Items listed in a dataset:
=== Begin Enclosure ===
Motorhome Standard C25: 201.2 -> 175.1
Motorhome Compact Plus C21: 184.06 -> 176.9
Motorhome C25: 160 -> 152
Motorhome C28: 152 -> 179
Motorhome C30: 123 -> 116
=== End Enclosure ===
=== Begin Enclosure ===
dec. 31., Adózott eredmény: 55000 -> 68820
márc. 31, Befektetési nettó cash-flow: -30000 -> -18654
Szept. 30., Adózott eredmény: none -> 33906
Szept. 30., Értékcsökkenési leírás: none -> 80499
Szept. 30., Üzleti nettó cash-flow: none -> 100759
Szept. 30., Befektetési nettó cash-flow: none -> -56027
=== End Enclosure ===
> **Try it**:
Beginning at the line with "Motorhome Standard C25: 201.2 -> 175.1" and ending at the line with "Motorhome C30: 123 -> 116", reproduce each line of the data above exactly, and add no other lines.

> **Written reply**:
Motorhome Standard C25: 201.2 -> 175.1
Motorhome Compact Plus C21: 184.06 -> 176.9
Motorhome C25: 160 -> 152
Motorhome C28: 152 -> 179
Motorhome C30: 123 -> 116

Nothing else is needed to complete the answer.